2023 Museum Summer Luncheon Program Participants
Daniel Minter
Daniel Minter D.F.A. ’23 is an American artist known for his work in the mediums of painting and assemblage. His overall body of work often deals with themes of displacement and diaspora. Minter’s work has been featured and acquired in permanent collection by numerous institutions and galleries including the Portland Museum of Art, Seattle Art Museum, The Charles H. Wright Museum, Tacoma Art Museum, Bates College, University of Southern Maine, Center for Maine Contemporary Art, Bowdoin College Art Museum, Farnsworth Art Museum, Bates College Museum of Art, The David C. Driskell Center and the Northwest African American Art Museum. In 2021 Minter was awarded the prestigious Joyce Award. In that same year he was awarded the distinguished Caldecott Medal. Minter has traveled extensively across the African Diaspora.
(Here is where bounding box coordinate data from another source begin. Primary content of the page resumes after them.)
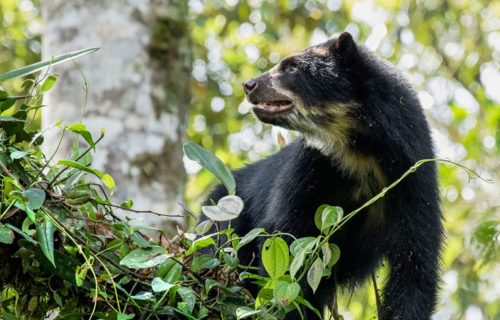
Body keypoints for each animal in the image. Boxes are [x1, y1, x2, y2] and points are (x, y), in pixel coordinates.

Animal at [198, 31, 442, 320]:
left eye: (291, 68)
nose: (249, 84)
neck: (360, 153)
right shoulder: (310, 169)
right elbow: (286, 241)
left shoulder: (412, 180)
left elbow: (415, 266)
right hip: (223, 219)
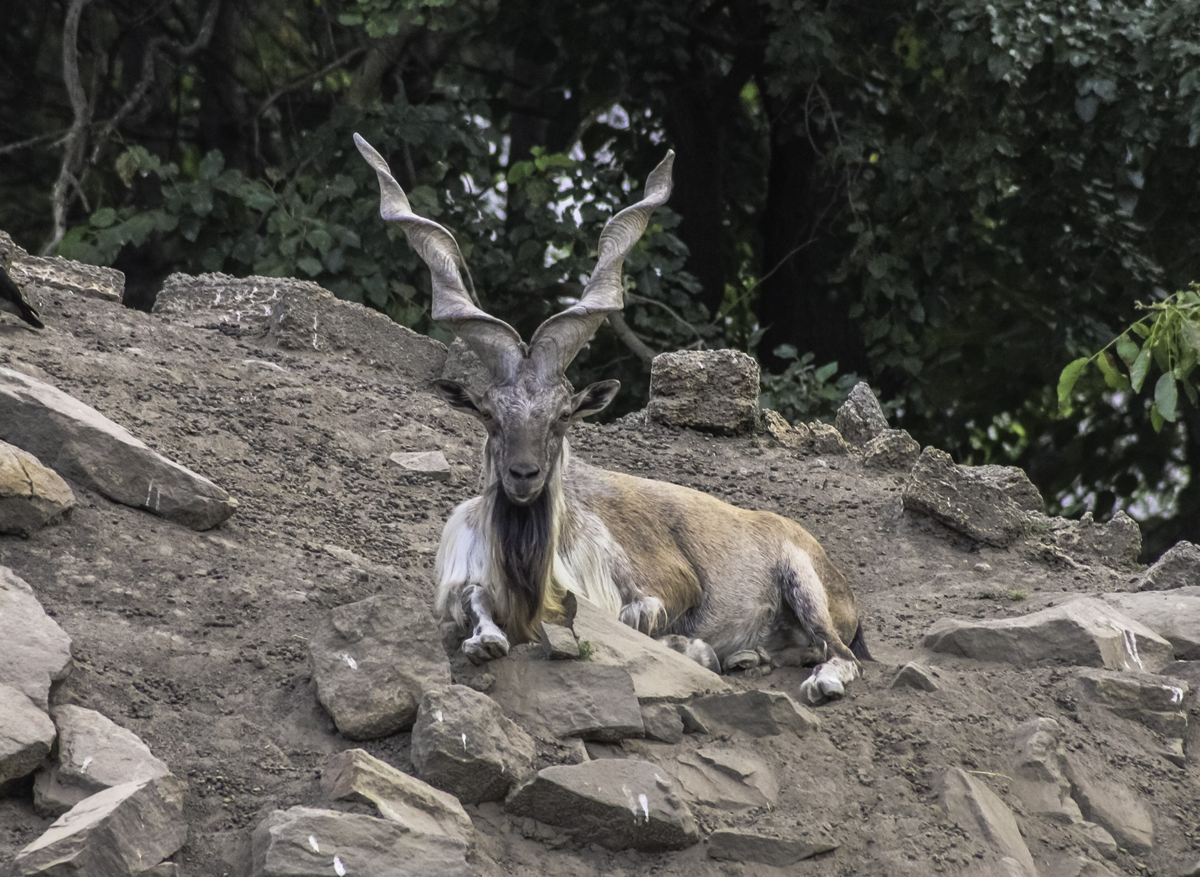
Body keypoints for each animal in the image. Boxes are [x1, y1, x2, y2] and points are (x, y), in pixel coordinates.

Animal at [350, 131, 868, 705]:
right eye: (488, 414)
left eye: (564, 415)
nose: (524, 476)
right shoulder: (460, 584)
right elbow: (476, 611)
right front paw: (484, 642)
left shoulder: (664, 585)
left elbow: (636, 621)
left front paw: (697, 649)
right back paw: (749, 656)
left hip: (805, 583)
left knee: (837, 653)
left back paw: (817, 680)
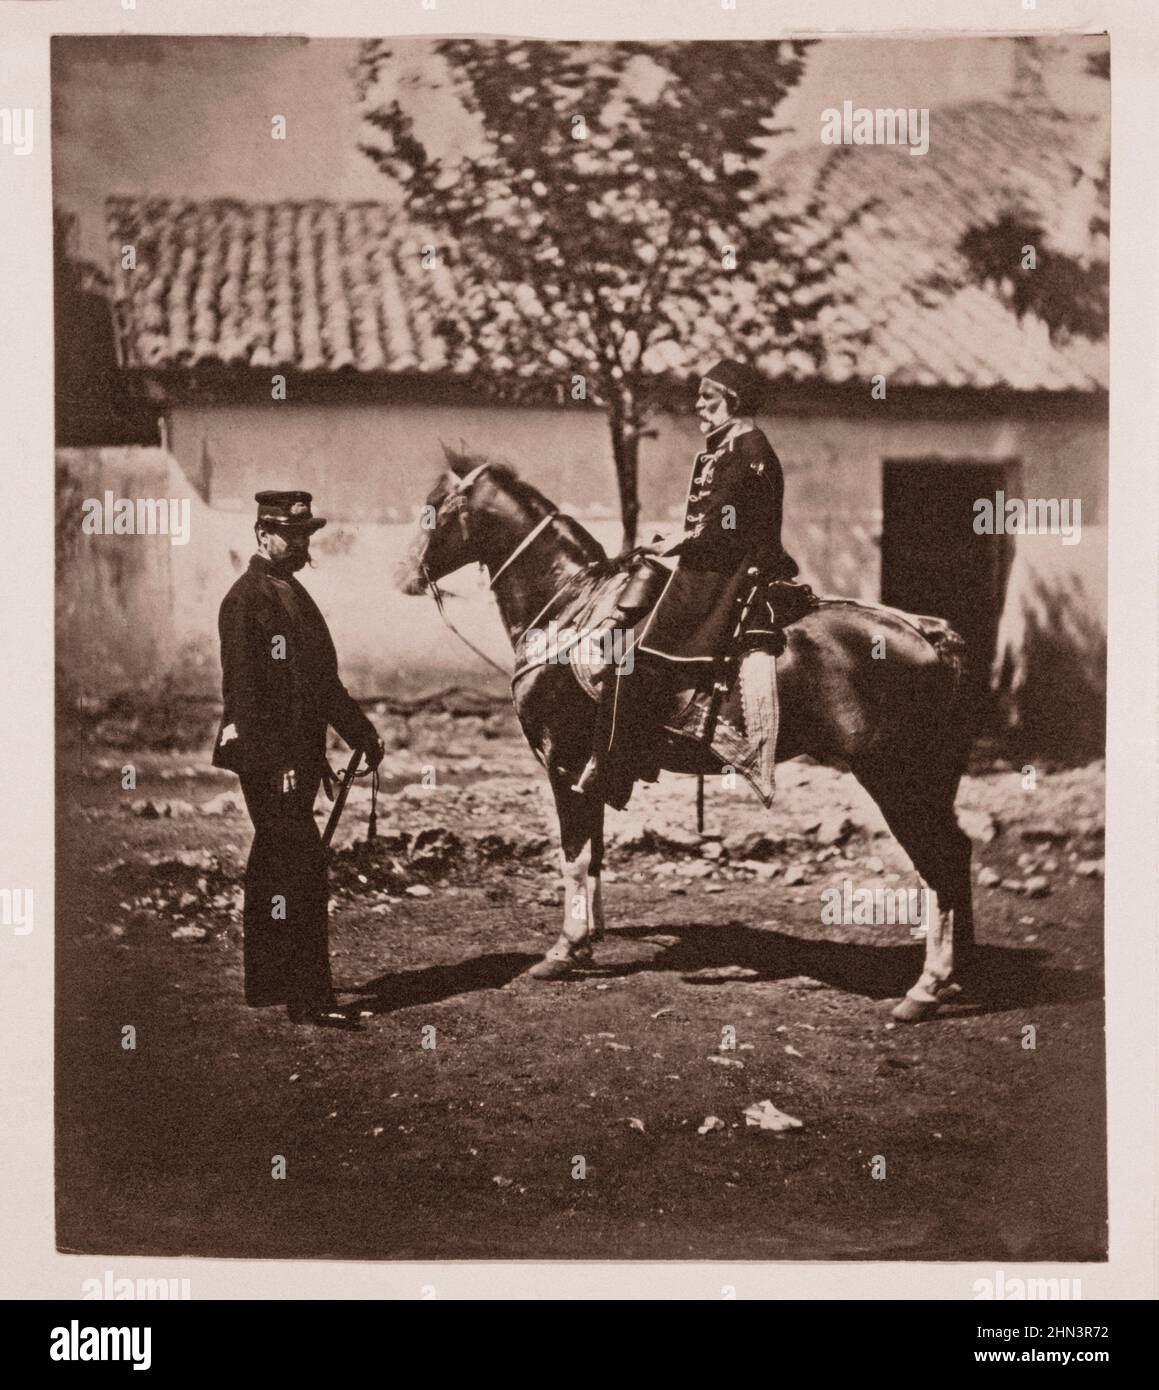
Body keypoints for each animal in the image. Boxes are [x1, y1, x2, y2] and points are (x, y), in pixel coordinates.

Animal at [403, 447, 972, 1023]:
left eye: (436, 506)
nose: (408, 573)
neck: (569, 607)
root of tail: (929, 632)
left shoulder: (564, 764)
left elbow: (575, 854)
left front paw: (565, 949)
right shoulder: (592, 772)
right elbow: (595, 852)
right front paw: (590, 939)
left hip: (893, 778)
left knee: (940, 861)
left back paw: (926, 989)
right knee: (957, 854)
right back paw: (954, 976)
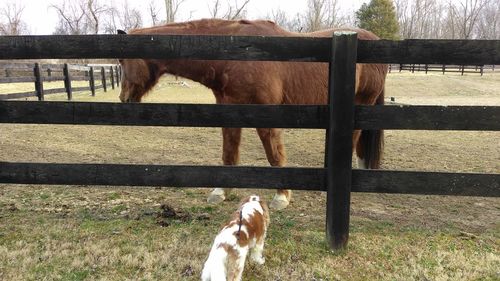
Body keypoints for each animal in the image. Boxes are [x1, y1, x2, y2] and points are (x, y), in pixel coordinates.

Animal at [117, 18, 386, 209]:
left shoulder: (267, 115)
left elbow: (274, 155)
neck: (237, 56)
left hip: (362, 104)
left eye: (121, 60)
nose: (123, 99)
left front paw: (282, 197)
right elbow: (229, 153)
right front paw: (220, 192)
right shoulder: (229, 109)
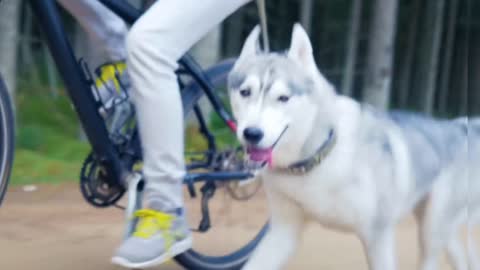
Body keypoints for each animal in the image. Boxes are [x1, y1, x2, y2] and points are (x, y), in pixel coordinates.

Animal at [229, 23, 476, 270]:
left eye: (283, 97)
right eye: (245, 92)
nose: (251, 133)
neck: (319, 158)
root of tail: (457, 125)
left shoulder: (378, 238)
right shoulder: (283, 232)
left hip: (430, 233)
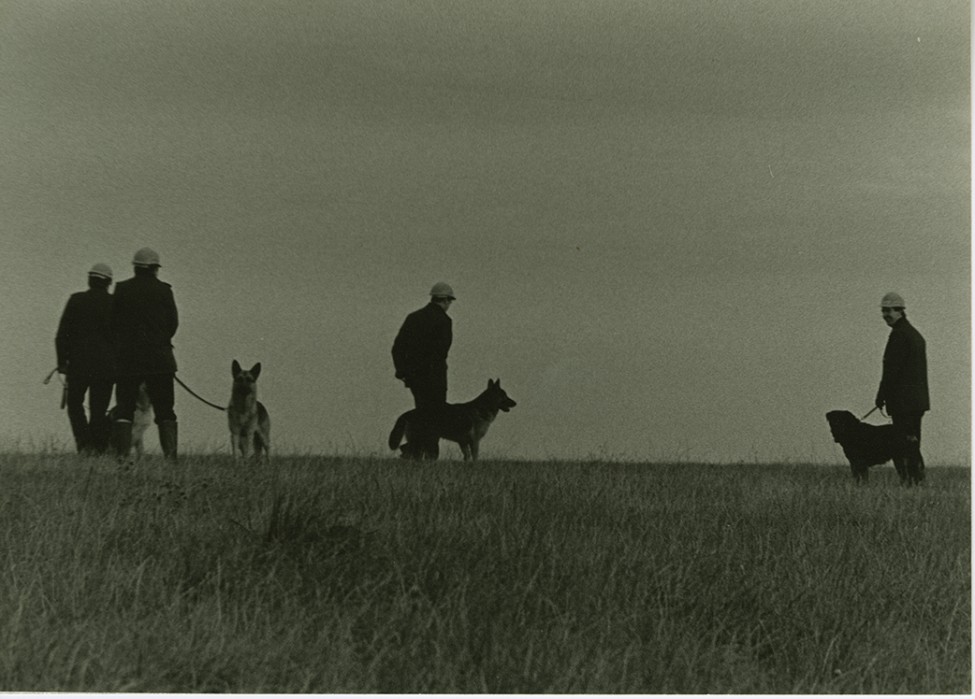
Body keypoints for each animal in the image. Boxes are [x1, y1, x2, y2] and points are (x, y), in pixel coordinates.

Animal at [388, 380, 520, 462]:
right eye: (504, 395)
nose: (515, 403)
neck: (482, 408)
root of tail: (408, 412)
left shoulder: (463, 443)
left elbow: (466, 457)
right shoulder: (474, 441)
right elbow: (475, 457)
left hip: (422, 440)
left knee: (405, 450)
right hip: (421, 439)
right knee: (407, 450)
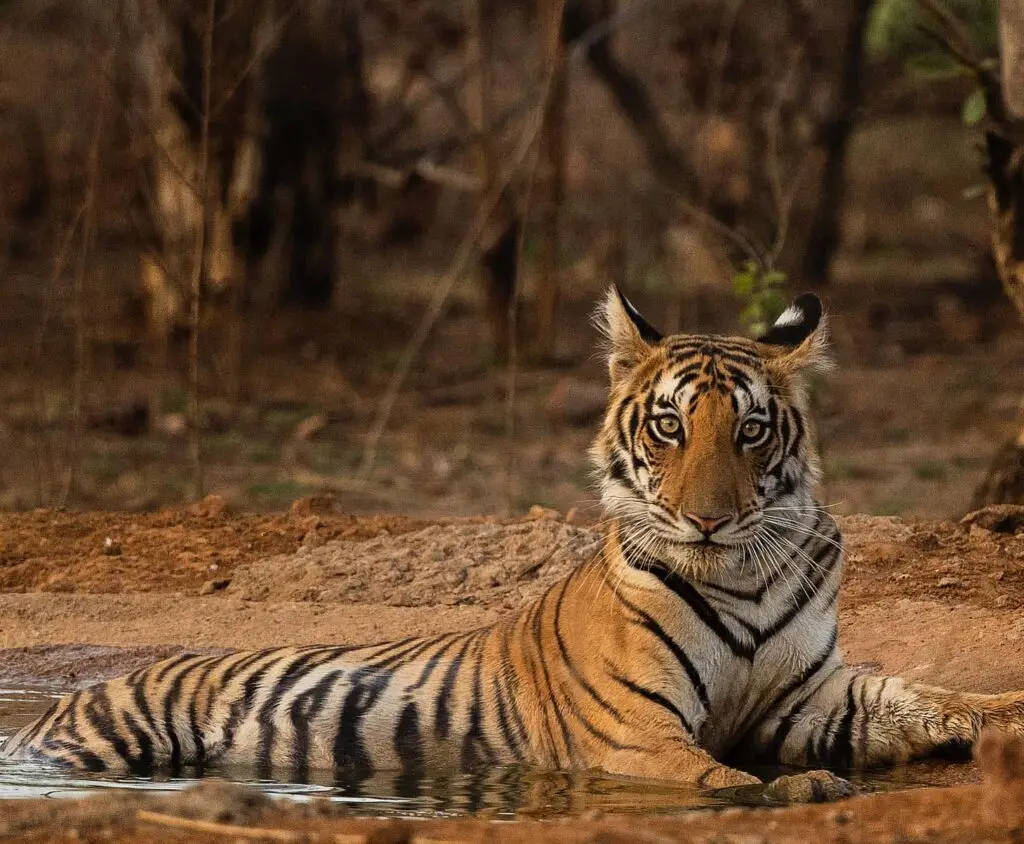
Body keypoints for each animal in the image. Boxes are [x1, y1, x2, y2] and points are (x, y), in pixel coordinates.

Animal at [5, 288, 1024, 805]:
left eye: (750, 432)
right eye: (669, 427)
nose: (707, 519)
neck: (741, 571)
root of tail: (73, 697)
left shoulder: (809, 699)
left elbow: (933, 694)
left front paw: (1002, 713)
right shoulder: (634, 734)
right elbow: (722, 776)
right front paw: (799, 791)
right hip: (105, 747)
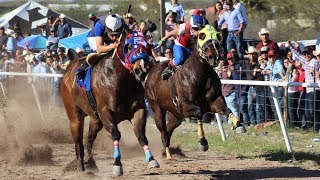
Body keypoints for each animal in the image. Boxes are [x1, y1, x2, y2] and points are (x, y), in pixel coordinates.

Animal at [60, 27, 159, 175]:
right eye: (129, 46)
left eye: (147, 46)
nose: (140, 71)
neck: (121, 80)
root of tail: (70, 66)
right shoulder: (106, 112)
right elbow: (115, 134)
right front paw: (117, 164)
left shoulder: (138, 109)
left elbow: (141, 134)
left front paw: (152, 160)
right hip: (74, 116)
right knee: (78, 143)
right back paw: (82, 167)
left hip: (96, 120)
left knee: (89, 138)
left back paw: (90, 162)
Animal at [144, 24, 246, 160]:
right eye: (202, 36)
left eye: (217, 36)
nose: (213, 56)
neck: (200, 74)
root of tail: (151, 72)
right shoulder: (185, 105)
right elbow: (198, 113)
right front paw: (203, 142)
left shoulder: (213, 100)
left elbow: (225, 109)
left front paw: (239, 125)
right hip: (156, 108)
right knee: (163, 130)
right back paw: (168, 154)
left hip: (176, 114)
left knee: (168, 131)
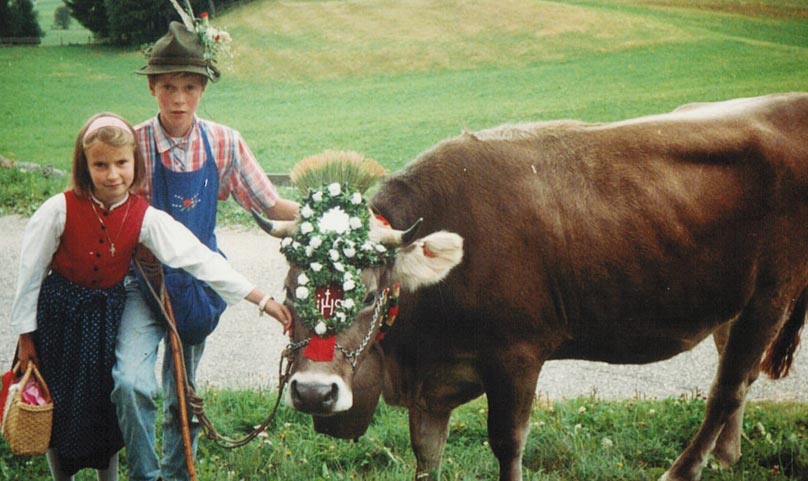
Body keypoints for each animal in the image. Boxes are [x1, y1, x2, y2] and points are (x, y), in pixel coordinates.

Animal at [258, 92, 808, 478]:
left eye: (370, 295)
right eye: (288, 292)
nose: (313, 393)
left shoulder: (516, 356)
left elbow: (507, 444)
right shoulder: (433, 383)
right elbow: (426, 451)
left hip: (771, 295)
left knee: (727, 388)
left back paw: (684, 470)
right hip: (735, 301)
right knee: (737, 375)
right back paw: (726, 457)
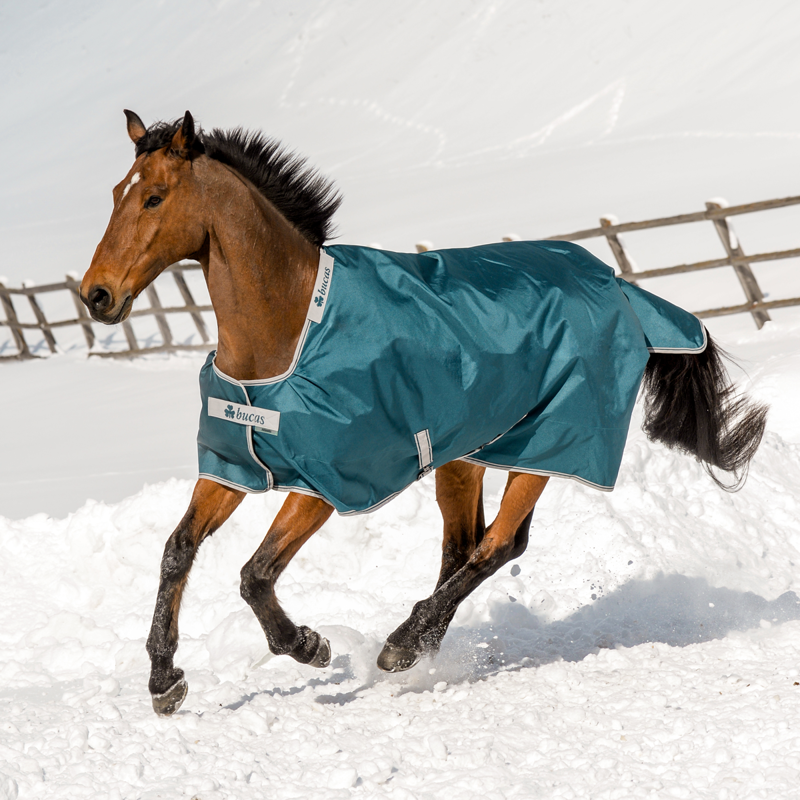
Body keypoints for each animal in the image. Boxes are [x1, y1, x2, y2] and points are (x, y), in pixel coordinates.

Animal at [81, 110, 768, 716]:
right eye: (116, 193)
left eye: (155, 198)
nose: (97, 296)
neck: (288, 330)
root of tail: (621, 286)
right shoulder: (235, 465)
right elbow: (178, 550)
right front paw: (164, 680)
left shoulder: (329, 482)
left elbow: (255, 573)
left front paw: (308, 645)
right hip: (464, 455)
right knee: (463, 547)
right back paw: (423, 641)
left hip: (550, 444)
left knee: (498, 545)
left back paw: (402, 645)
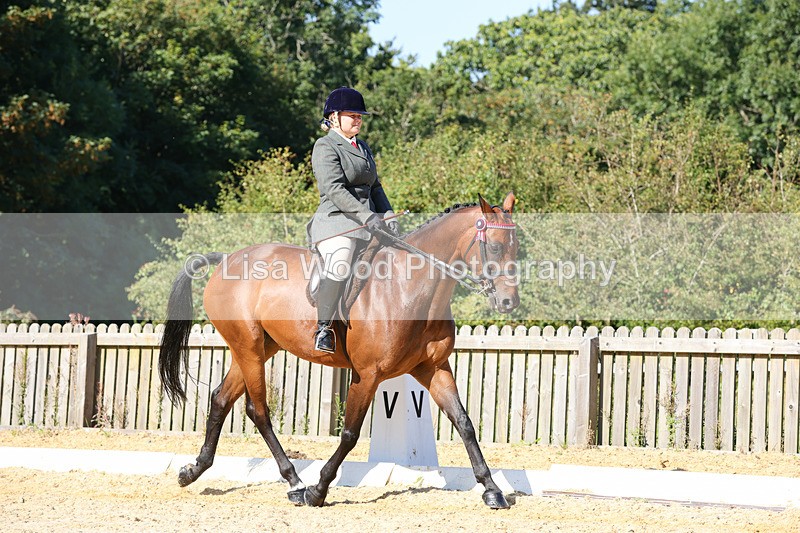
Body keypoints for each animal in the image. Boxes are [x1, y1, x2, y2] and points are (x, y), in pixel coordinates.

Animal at [158, 192, 520, 509]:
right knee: (258, 411)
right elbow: (349, 434)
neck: (411, 289)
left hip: (257, 348)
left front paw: (492, 490)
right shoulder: (367, 374)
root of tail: (226, 259)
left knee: (221, 398)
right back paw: (295, 483)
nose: (508, 302)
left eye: (516, 246)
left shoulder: (435, 368)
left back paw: (193, 471)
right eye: (495, 246)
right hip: (248, 349)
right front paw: (318, 490)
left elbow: (465, 423)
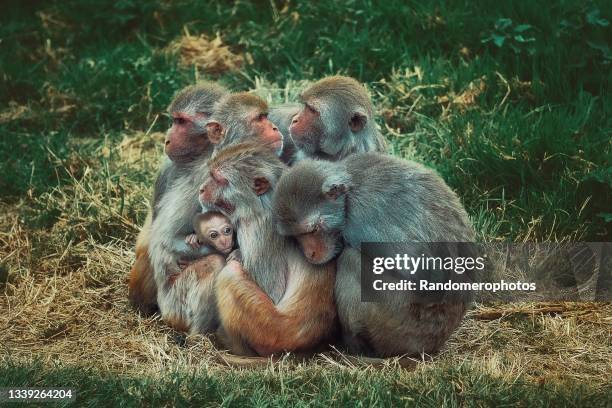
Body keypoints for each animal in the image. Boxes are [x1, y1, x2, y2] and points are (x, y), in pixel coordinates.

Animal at [198, 143, 338, 354]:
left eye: (217, 179)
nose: (201, 189)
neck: (262, 202)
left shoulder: (257, 230)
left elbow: (272, 291)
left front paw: (237, 255)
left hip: (269, 331)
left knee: (230, 274)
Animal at [272, 152, 478, 356]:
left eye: (313, 230)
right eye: (297, 236)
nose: (310, 253)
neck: (348, 197)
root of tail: (431, 344)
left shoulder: (361, 217)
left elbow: (426, 275)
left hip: (399, 326)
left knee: (351, 260)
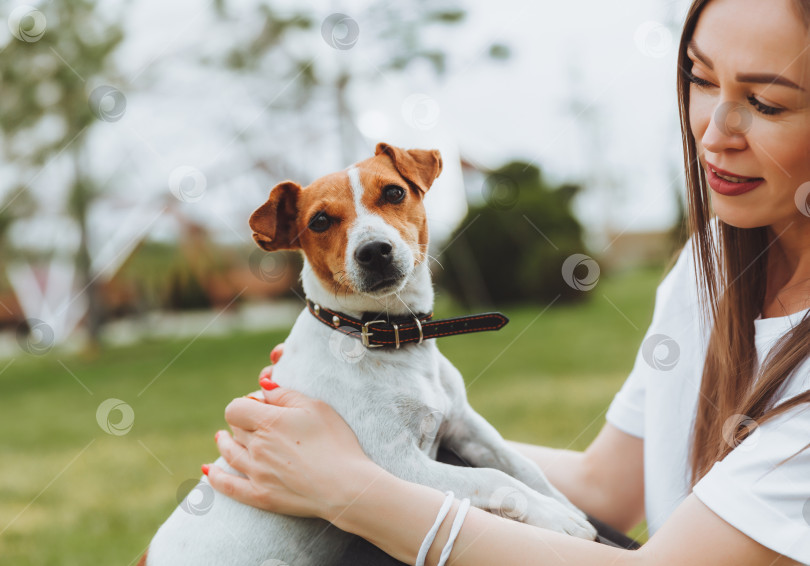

A travel grant from the National Endowment for the Arts enabled him to live and work in Salvador, Bahia Brazil where he established relationships that have continued to nurture his life and work in important ways.
Minter has illustrated over fifteen children’s books, many of them award winning, including the Coretta Scott King Illustration Honor. He was also commissioned in both 2004 and 2011 to create Kwanzaa stamps for the U.S. Postal Service. As founding director of Maine Freedom Trails, he has helped highlight the history of the Underground Railroad and the abolitionist movement in New England. For the past 15 years Minter has raised awareness of the forced removal in 1912 of an interracial community on Maine’s Malaga Island. His formative work on the subject of Malaga emerges from Minter’s active engagement with the island, its descendants, archeologists, anthropologists and scholars. This dedication to righting history was pivotal in having the island designated a public preserve.
In 2018, Minter co-founded Indigo Arts Alliance, a non-profit dedicated to cultivating the artistic development of people of African descent. To date the organization has hosted Black and Brown artists from across the globe. In 2022 the organization was one of ten nationally awarded the Andy Warhol Foundation for the Visual Arts grant. Minter is a graduate of the Art Institute of Atlanta and holds an Honorary Doctorate of Arts from The Maine College of Art.
Virgil Ortiz
With a career spanning four decades, Virgil Ortiz’s artistry extends across various media and boundaries—challenging societal expectations and breaking taboos. Raised in a creative environment filled with storytelling, collecting clay, gathering wild plants, and producing figurative pottery, he remains influenced by his grandmother and mother, renowned Cochiti Pueblo potters.
Through his exploration of working with clay and various media, Ortiz fuses his Pueblo culture with sci-fi, fantasy, and apocalyptic themes, yielding thought-provoking and futuristic imagery while shaping the fantastical world he’s creating with clay and multi-media art. Ortiz teaches Pueblo history to multiple generations of viewers worldwide by telling the story of the 1680 Pueblo Revolt by introducing a cast of superheroes he’s created over the years through a series of works, including jars, busts, and now live actors portraying the characters in the story. The Blind Archers, Venutian Soldiers, Translator Army, Recon Watchmen, Runners, and Gliders—together, they depict a dystopian future 500 years after the Pueblo Revolt, in which time travelers return to the era of the revolt to gather songs, ceremonies, designs, shards of pottery, and culture to preserve and transport to the future.
Ortiz’s works are in museum collections worldwide, including the Stedelijk Museum- Hertogenbosch, Fondation Cartier pour I’art contemporain, Smithsonian Institution, Virginia Museum of Fine Art, Minneapolis Museum of Art, Denver Art Museum, and Colby Museum of Art.
Paula Wilson
Paula Wilson is a multimedia artist whose densely layered, colorful, and often monumental works utilize a variety of painting, collage, filmic, installation, performance, and print techniques. Her use of image, pattern, and materials acts as a visual metaphor for the complex stratum of histories and cultures, both real and imagined, that inform her work. Wilson was born and grew up in Chicago, IL. In 2007 she moved to Carrizozo, New Mexico (population 972) where she is co-founder of the artist organizations MoMAZoZo and the Carrizozo Artist-in-Residency (AIR) program. Often collaborating with her partner and woodworker, Mike Lagg, Wilson draws from their natural and built environs as subject matter and inspiration for her work. Born in Chicago, Wilson received her bachelor of fine arts from Washington University in 1998 and her master of fine arts from Columbia University in 2005. She has served as a visiting artist at several art schools, and her growing exhibition opportunities include a two-person project with artist Nicola López at the Albuquerque Museum and the solo show, Paula Wilson: Toward the Sky’s Back Door, at the Tang Museum at Skidmore College, opening July 15, 2023.